I played a show in someone’s garage this evening in Anchorage Alaska. His name is Marty and he has lots of vintage guitars. Heaps of old Gibson acoustics. A couple of em were from the 1930s. After the show Marty and I discussed movies and he gave me a list of 4 movies that he said I have to see-
A Man For All Seasons
The Lion In Winter
Who’s Afraid of Virginia Woolf
I haven’t seen any of these films so I’m excited for this new assignment.
I like it when I travel really far and end up in post show discussions about art, books and film. Marty grew up in Salinas California and was a disciple of Steinbeck. We both love Travels With Charley and Grapes Of Wrath.
Somehow our conversation veered from Steinbeck to Hemingway and then on to current politics and the wave of populism that seems to be currently in fashion. We also bantered back and forth about steel and aluminum tariffs and the global economy and the confederate flag and statues.
I just met this dude and we ended up talking for a long time. In fact, I just got back to my hotel and it’s 1:30 in the morning and it’s still light out. I’m in the land of the midnight sun.

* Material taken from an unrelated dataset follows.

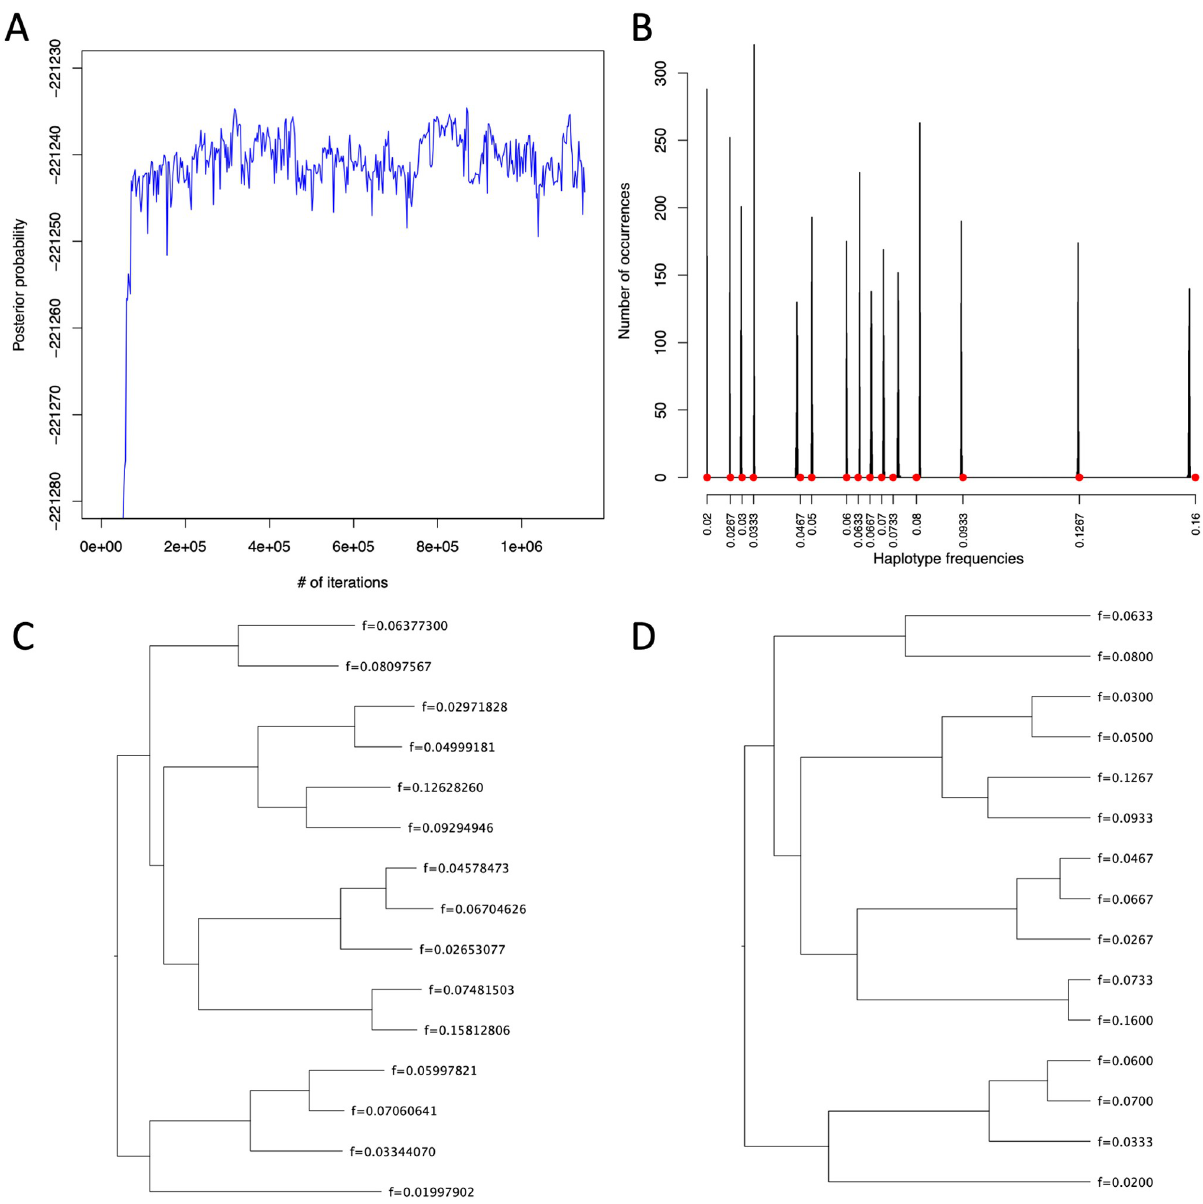
Fig 4. The result of AFPhyloMix on a simulated data set with a mixture consisting of 15 sub-samples. AFPhyloMix was run under the default settings on the read alignments of a simulated mixture of 15 sub-samples in order to estimate the tree topology and the tip relative abundances. (A) The posterior probabilities along the cold chain of MCMCMC process while running the AFPhyloMix, which increased rapidly during the burn-in period and then frustrated steadily over a range of values and was reaching a convergence. (B) The distribution of tip relative abundances (i.e. sub-sample concentration) along the cold chain of MCMCMC process from AFPhyloMix. The actual sub-sample concentrations are marked by the red dots. (C) The tree with tip relative abundances having highest posterior probability along the computation reported by AFPhyloMix. (D) The real tree with the actual sample concentration used for simulating the data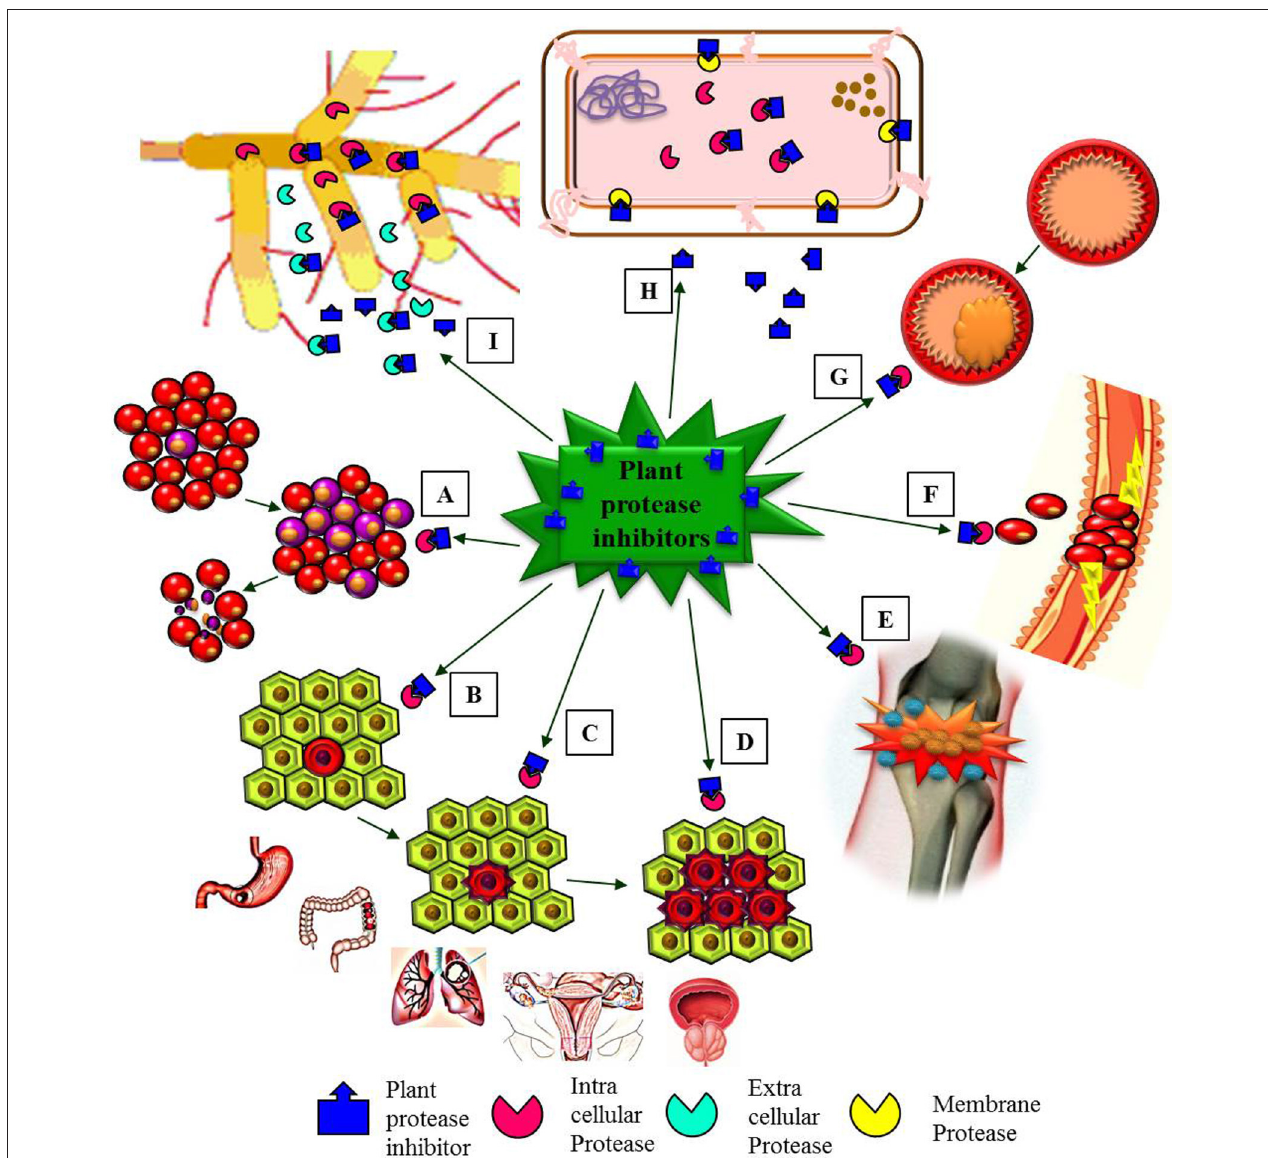
FIGURE 5 | Schematic representation emphasizing major pharmacological effects of plant protease inhibitors (PPIs). (A) PPIs induces apoptosis of leukemia cells (healthy red blood cells and leukemia blood cells). (B–D) PPIs showed in vitro anti-carcinogenic effects in initiation (B) , proliferation (C) , and progression (D) stages of different types of cancers (gastric, colon, lung, ovarian, and prostate cancers). (E) PPIs as anti-inflammatory agents. (F) The role of PPIs as anti-coagulant. (G) PPIs active against cardiovascular diseases (plaque formation in a blood vessel). (H) Antibacterial activity of PPIs. (I) . Antifungal activity of PPIs.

This is why I love my job. Because sometimes the gigs where I end up having NO expectations sometimes turn out to be the best. And also because now I’m excited to once again read East Of Eden and also see the 4 films he recommended. It all reminds me of something this Catholic priest used to say to me when I was altar boy – “There’s some cool fuckin shit out there. Keep yer goddamn grapes peeled so you don’t miss it. And don’t be an asshole.”